Building from that foundation, design can transform guest rooms, restaurants and lobbies into multisensory oases of wellness.
Welcoming portals and curving corridors create levels of intimacy in otherwise open spaces. Lighting, glazing, colors, forms and textures contribute to a sense of well-being. Soft surfaces in restaurants offer acoustics that let diners hear each other speak quietly. Elements of nature — from garden courtyards to natural stone surfaces to timber beams to water features — are all nourishing, calming and healing. Wood grains can bring the outside in while permeating a space with the subtle aroma of cedar, piñon or sandalwood — evoking a sense of place and creating strong olfactory memories.
The size of a property may determine decisions about wellness programming. Ramirez notes: “A boutique urban hotel will usually have all amenities under one roof — or on the rooftop. A larger resort can take a campus-style approach, with different pavilions, outdoor cabanas and buildings of a more intimate scale, surrounded by landscape, offering experiences specifically designed to celebrate the surroundings.”

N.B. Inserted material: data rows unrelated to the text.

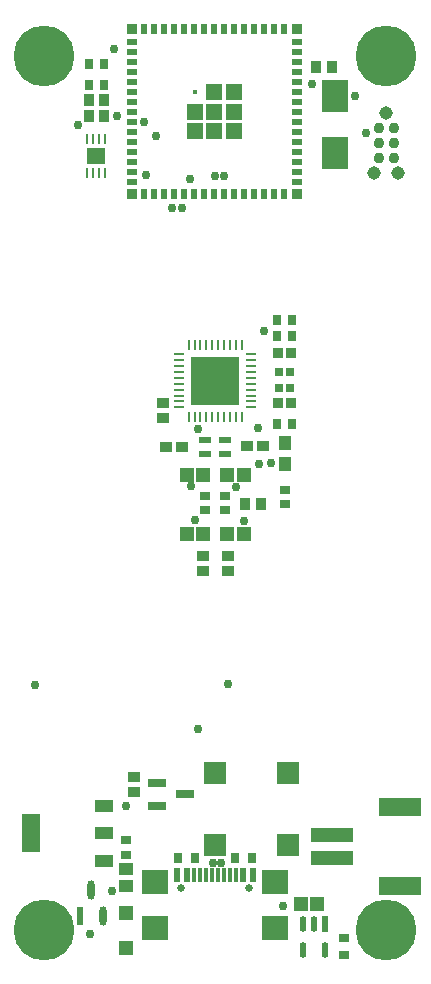
<source format=gts>
G04*
G04 #@! TF.GenerationSoftware,Altium Limited,Altium Designer,24.3.1 (35)*
G04*
G04 Layer_Color=8388736*
%FSLAX26Y26*%
%MOIN*%
G70*
G04*
G04 #@! TF.SameCoordinates,DB0C34DD-40E0-41A4-B204-7B3182439FE1*
G04*
G04*
G04 #@! TF.FilePolarity,Negative*
G04*
G01*
G75*
%ADD30R,0.011811X0.045276*%
%ADD31R,0.023622X0.045276*%
%ADD32R,0.085827X0.078740*%
%ADD33R,0.029848X0.031974*%
%ADD34R,0.048032X0.049213*%
%ADD35R,0.031974X0.029848*%
G04:AMPARAMS|DCode=36|XSize=64.41mil|YSize=24.609mil|CornerRadius=12.304mil|HoleSize=0mil|Usage=FLASHONLY|Rotation=90.000|XOffset=0mil|YOffset=0mil|HoleType=Round|Shape=RoundedRectangle|*
%AMROUNDEDRECTD36*
21,1,0.064410,0.000000,0,0,90.0*
21,1,0.039802,0.024609,0,0,90.0*
1,1,0.024609,0.000000,0.019901*
1,1,0.024609,0.000000,-0.019901*
1,1,0.024609,0.000000,-0.019901*
1,1,0.024609,0.000000,0.019901*
%
%ADD36ROUNDEDRECTD36*%
%ADD37R,0.024609X0.064410*%
G04:AMPARAMS|DCode=41|XSize=52.688mil|YSize=22.754mil|CornerRadius=11.377mil|HoleSize=0mil|Usage=FLASHONLY|Rotation=270.000|XOffset=0mil|YOffset=0mil|HoleType=Round|Shape=RoundedRectangle|*
%AMROUNDEDRECTD41*
21,1,0.052688,0.000000,0,0,270.0*
21,1,0.029934,0.022754,0,0,270.0*
1,1,0.022754,0.000000,-0.014967*
1,1,0.022754,0.000000,0.014967*
1,1,0.022754,0.000000,0.014967*
1,1,0.022754,0.000000,-0.014967*
%
%ADD41ROUNDEDRECTD41*%
%ADD42R,0.022754X0.052688*%
%ADD43R,0.035433X0.025591*%
%ADD45R,0.043545X0.037725*%
%ADD46R,0.025591X0.029528*%
%ADD47R,0.033785X0.031974*%
%ADD49R,0.039848X0.045498*%
%ADD50R,0.035433X0.029528*%
%ADD53R,0.039370X0.021654*%
%ADD60R,0.086614X0.110236*%
G04:AMPARAMS|DCode=61|XSize=33.9mil|YSize=9.421mil|CornerRadius=4.71mil|HoleSize=0mil|Usage=FLASHONLY|Rotation=90.000|XOffset=0mil|YOffset=0mil|HoleType=Round|Shape=RoundedRectangle|*
%AMROUNDEDRECTD61*
21,1,0.033900,0.000000,0,0,90.0*
21,1,0.024480,0.009421,0,0,90.0*
1,1,0.009421,0.000000,0.012240*
1,1,0.009421,0.000000,-0.012240*
1,1,0.009421,0.000000,-0.012240*
1,1,0.009421,0.000000,0.012240*
%
%ADD61ROUNDEDRECTD61*%
%ADD62R,0.009421X0.033900*%
%ADD63R,0.025591X0.035433*%
%ADD64R,0.143701X0.045276*%
%ADD65R,0.139764X0.064961*%
%ADD66R,0.076772X0.076772*%
G04:AMPARAMS|DCode=67|XSize=129.921mil|YSize=62.992mil|CornerRadius=4.951mil|HoleSize=0mil|Usage=FLASHONLY|Rotation=270.000|XOffset=0mil|YOffset=0mil|HoleType=Round|Shape=RoundedRectangle|*
%AMROUNDEDRECTD67*
21,1,0.129921,0.053091,0,0,270.0*
21,1,0.120020,0.062992,0,0,270.0*
1,1,0.009902,-0.026545,-0.060010*
1,1,0.009902,-0.026545,0.060010*
1,1,0.009902,0.026545,0.060010*
1,1,0.009902,0.026545,-0.060010*
%
%ADD67ROUNDEDRECTD67*%
G04:AMPARAMS|DCode=68|XSize=41.339mil|YSize=62.992mil|CornerRadius=4.902mil|HoleSize=0mil|Usage=FLASHONLY|Rotation=270.000|XOffset=0mil|YOffset=0mil|HoleType=Round|Shape=RoundedRectangle|*
%AMROUNDEDRECTD68*
21,1,0.041339,0.053189,0,0,270.0*
21,1,0.031535,0.062992,0,0,270.0*
1,1,0.009803,-0.026594,-0.015768*
1,1,0.009803,-0.026594,0.015768*
1,1,0.009803,0.026594,0.015768*
1,1,0.009803,0.026594,-0.015768*
%
%ADD68ROUNDEDRECTD68*%
%ADD69R,0.047244X0.041339*%
%ADD70R,0.047244X0.049213*%
%ADD71R,0.161417X0.161417*%
%ADD72R,0.035433X0.011417*%
%ADD73R,0.011417X0.035433*%
%ADD74R,0.039370X0.035433*%
%ADD75R,0.037402X0.043307*%
%ADD76R,0.041339X0.033465*%
%ADD77R,0.059055X0.029528*%
%ADD78C,0.036890*%
%ADD79R,0.035433X0.039370*%
%ADD80R,0.053150X0.053150*%
%ADD81R,0.015748X0.015748*%
%ADD82R,0.021654X0.037402*%
%ADD83R,0.037402X0.021654*%
%ADD84R,0.037402X0.037402*%
%ADD85R,0.062992X0.055118*%
%ADD86C,0.025591*%
%ADD87C,0.202756*%
%ADD88C,0.044921*%
%ADD89C,0.029528*%
D30*
X3753898Y1638882D02*
D03*
X3734213D02*
D03*
X3714528D02*
D03*
X3694843D02*
D03*
X3675157D02*
D03*
X3655472D02*
D03*
X3635787D02*
D03*
X3616102D02*
D03*
D31*
X3779488D02*
D03*
X3590512D02*
D03*
X3810984D02*
D03*
X3559016D02*
D03*
D32*
X3886181Y1616244D02*
D03*
X3483819D02*
D03*
X3886181Y1461520D02*
D03*
X3483819D02*
D03*
D33*
X3893315Y3143000D02*
D03*
X3942685D02*
D03*
X3314685Y4342000D02*
D03*
X3265315D02*
D03*
X3314685Y4274000D02*
D03*
X3265315D02*
D03*
X3942370Y3491000D02*
D03*
X3893000D02*
D03*
X3941685Y3435000D02*
D03*
X3892315D02*
D03*
D34*
X3389000Y1513071D02*
D03*
Y1396929D02*
D03*
D35*
X3388000Y1705315D02*
D03*
Y1754685D02*
D03*
D36*
X3273000Y1589917D02*
D03*
X3310402Y1504083D02*
D03*
D37*
X3235598D02*
D03*
D41*
X4052402Y1389054D02*
D03*
X3977598D02*
D03*
Y1476945D02*
D03*
X4015000D02*
D03*
D42*
X4052402D02*
D03*
D43*
X4116000Y1428543D02*
D03*
Y1371457D02*
D03*
D45*
X3793383Y3068000D02*
D03*
X3846617D02*
D03*
X3573617Y3067000D02*
D03*
X3520383D02*
D03*
D46*
X3936685Y3315591D02*
D03*
Y3264409D02*
D03*
X3897315D02*
D03*
Y3315591D02*
D03*
D47*
X3894284Y3380000D02*
D03*
X3939716D02*
D03*
Y3212000D02*
D03*
X3894284D02*
D03*
D49*
X3919000Y3010540D02*
D03*
Y3079460D02*
D03*
D50*
X3918000Y2923622D02*
D03*
Y2876378D02*
D03*
X3719000Y2902622D02*
D03*
Y2855378D02*
D03*
X3652000D02*
D03*
Y2902622D02*
D03*
D53*
X3720000Y3090606D02*
D03*
Y3041394D02*
D03*
X3651000Y3090606D02*
D03*
Y3041394D02*
D03*
D60*
X4085000Y4236488D02*
D03*
Y4047512D02*
D03*
D61*
X3259472Y4093123D02*
D03*
X3279157D02*
D03*
X3298843D02*
D03*
X3318528D02*
D03*
Y3980877D02*
D03*
X3298843D02*
D03*
X3279157D02*
D03*
D62*
X3259472D02*
D03*
D63*
X3561457Y1696000D02*
D03*
X3618543D02*
D03*
X3808543D02*
D03*
X3751457D02*
D03*
D64*
X4074173Y1694630D02*
D03*
Y1773370D02*
D03*
D65*
X4300551Y1602110D02*
D03*
Y1865890D02*
D03*
D66*
X3928063Y1980063D02*
D03*
Y1737937D02*
D03*
X3685937D02*
D03*
Y1980063D02*
D03*
D67*
X3072937Y1778000D02*
D03*
D68*
X3315063Y1868551D02*
D03*
Y1778000D02*
D03*
Y1687449D02*
D03*
D69*
X3389000Y1659000D02*
D03*
Y1601913D02*
D03*
D70*
X3971441Y1543000D02*
D03*
X4026559D02*
D03*
X3725441Y2974000D02*
D03*
X3780559D02*
D03*
X3725441Y2776000D02*
D03*
X3780559D02*
D03*
X3591441Y2974000D02*
D03*
X3646559D02*
D03*
X3591441Y2776000D02*
D03*
X3646559D02*
D03*
D71*
X3686000Y3287000D02*
D03*
D72*
X3565921Y3198417D02*
D03*
Y3218102D02*
D03*
Y3237787D02*
D03*
Y3257472D02*
D03*
Y3277157D02*
D03*
Y3296843D02*
D03*
Y3316528D02*
D03*
Y3336213D02*
D03*
Y3355898D02*
D03*
Y3375583D02*
D03*
X3806079D02*
D03*
Y3355898D02*
D03*
Y3336213D02*
D03*
Y3316528D02*
D03*
Y3296843D02*
D03*
Y3277157D02*
D03*
Y3257472D02*
D03*
Y3237787D02*
D03*
Y3218102D02*
D03*
Y3198417D02*
D03*
D73*
X3597417Y3407079D02*
D03*
X3617102D02*
D03*
X3636787D02*
D03*
X3656472D02*
D03*
X3676157D02*
D03*
X3695843D02*
D03*
X3715528D02*
D03*
X3735213D02*
D03*
X3754898D02*
D03*
X3774583D02*
D03*
Y3166921D02*
D03*
X3754898D02*
D03*
X3735213D02*
D03*
X3715528D02*
D03*
X3695843D02*
D03*
X3676157D02*
D03*
X3656472D02*
D03*
X3636787D02*
D03*
X3617102D02*
D03*
X3597417D02*
D03*
D74*
X3513000Y3213591D02*
D03*
Y3162410D02*
D03*
X3415000Y1967591D02*
D03*
Y1916409D02*
D03*
D75*
X3839575Y2877000D02*
D03*
X3786425D02*
D03*
D76*
X3727000Y2651409D02*
D03*
Y2702590D02*
D03*
X3644000Y2651409D02*
D03*
Y2702590D02*
D03*
D77*
X3586244Y1908000D02*
D03*
X3491756Y1870599D02*
D03*
Y1945402D02*
D03*
D78*
X4281000Y4029000D02*
D03*
X4231000D02*
D03*
X4281000Y4079000D02*
D03*
X4231000D02*
D03*
X4281000Y4129000D02*
D03*
X4231000D02*
D03*
D79*
X4074591Y4333000D02*
D03*
X4023410D02*
D03*
X3315591Y4171000D02*
D03*
X3264410D02*
D03*
X3315591Y4223000D02*
D03*
X3264410D02*
D03*
D80*
X3617575Y4183409D02*
D03*
Y4118449D02*
D03*
X3682535D02*
D03*
X3747496D02*
D03*
Y4183409D02*
D03*
Y4248370D02*
D03*
X3682535D02*
D03*
Y4183409D02*
D03*
D81*
X3617575Y4248370D02*
D03*
D82*
X3448283Y4459000D02*
D03*
X3481748D02*
D03*
X3515213D02*
D03*
X3548677D02*
D03*
X3582142D02*
D03*
X3615606D02*
D03*
X3649071D02*
D03*
X3682535D02*
D03*
X3716000D02*
D03*
X3749465D02*
D03*
X3782929D02*
D03*
X3816394D02*
D03*
X3849858D02*
D03*
X3883323D02*
D03*
X3916787D02*
D03*
Y3907819D02*
D03*
X3883323D02*
D03*
X3849858D02*
D03*
X3816394D02*
D03*
X3782929D02*
D03*
X3749465D02*
D03*
X3716000D02*
D03*
X3682535D02*
D03*
X3649071D02*
D03*
X3615606D02*
D03*
X3582142D02*
D03*
X3548677D02*
D03*
X3515213D02*
D03*
X3481748D02*
D03*
X3448283D02*
D03*
D83*
X3958126Y4417661D02*
D03*
Y4384197D02*
D03*
Y4350732D02*
D03*
Y4317268D02*
D03*
Y4283803D02*
D03*
Y4250338D02*
D03*
Y4216874D02*
D03*
Y4183409D02*
D03*
Y4149945D02*
D03*
Y4116480D02*
D03*
Y4083016D02*
D03*
Y4049551D02*
D03*
Y4016087D02*
D03*
Y3982622D02*
D03*
Y3949157D02*
D03*
X3406945D02*
D03*
Y3982622D02*
D03*
Y4016087D02*
D03*
Y4049551D02*
D03*
Y4083016D02*
D03*
Y4116480D02*
D03*
Y4149945D02*
D03*
Y4183409D02*
D03*
Y4216874D02*
D03*
Y4250338D02*
D03*
Y4283803D02*
D03*
Y4317268D02*
D03*
Y4350732D02*
D03*
Y4384197D02*
D03*
Y4417661D02*
D03*
D84*
X3958126Y3907819D02*
D03*
Y4459000D02*
D03*
X3406945Y3907819D02*
D03*
Y4459000D02*
D03*
D85*
X3289000Y4037000D02*
D03*
D86*
X3798780Y1596559D02*
D03*
X3571220D02*
D03*
D87*
X4255732Y1455614D02*
D03*
X3114000Y4369000D02*
D03*
Y1455614D02*
D03*
X4255732Y4369000D02*
D03*
D88*
X4216000Y3979000D02*
D03*
X4296000D02*
D03*
X4256000Y4179000D02*
D03*
D89*
X3755000Y2933000D02*
D03*
X3619000Y2824000D02*
D03*
X3606000Y2935000D02*
D03*
X3728000Y2277000D02*
D03*
X3630188Y2127300D02*
D03*
X3678324Y1678331D02*
D03*
X3706847Y1680715D02*
D03*
X3085000Y2272000D02*
D03*
X3387000Y1868000D02*
D03*
X3341000Y1585000D02*
D03*
X3267000Y1442000D02*
D03*
X3912000Y1537000D02*
D03*
X3602000Y3959000D02*
D03*
X3574000Y3864000D02*
D03*
X3541000Y3863000D02*
D03*
X3455000Y3974000D02*
D03*
X3713579Y3969000D02*
D03*
X3684957D02*
D03*
X3348000Y4392000D02*
D03*
X4010000Y4277000D02*
D03*
X3228000Y4138000D02*
D03*
X3488000Y4104000D02*
D03*
X3357000Y4170000D02*
D03*
X3448000Y4148000D02*
D03*
X4151000Y4236000D02*
D03*
X4190000Y4113000D02*
D03*
X3626000Y3228000D02*
D03*
X3781000Y2820000D02*
D03*
X3848000Y3453000D02*
D03*
X3831000Y3011000D02*
D03*
X3627000Y3126000D02*
D03*
X3872000Y3012000D02*
D03*
X3827000Y3129000D02*
D03*
M02*

</source>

A culture of self-care can be fostered, either throughout your destination or within designated areas. Planning allows the creation of tranquil zones where guests all share a similar mindset. Some hotels cluster wellness-oriented rooms together, often near the spa. Cutting-edge technologies such as air purifiers, aromatherapy systems, Vitamin-C-infused showerheads or circadian lighting for optimal sleep are grounded in the simplicity of biophilic architecture, nature-inspired design and outdoor experiential treatment rooms.
“Looking to the future, we expect to see bedrooms where acoustics, lighting, shading and temperature are fine-tuned to promote sleep. Adaptable guestrooms will transform daily to accommodate private fitness sessions or functional treatment therapies. Space-planning will integrate elements of nature through design solutions that are sustainable, biodynamic, and salutogenic — the source for optimal health. Hotels might embrace new approaches to regenerative wellness and detoxification, with programming to optimize human potential and take well-being to new levels,” Ramirez explains.
Promoting health is well worth the investment. People who travel with wellness in mind spend, on average, 130% more on hotel amenities.
These consumers range from millennials, who pursue wellness as part of their daily routine, to baby boomers, who aspire to retain their youthfulness.
Developers and hotel brands will optimize the healthfulness of a destination by thinking holistically during the earliest stages of the project. Such forethought also results in the best possible guest experience. When comfort is integrated into the entire concept, your destination tells a story of well-being — from the moment guests arrive to the time they reluctantly say goodbye.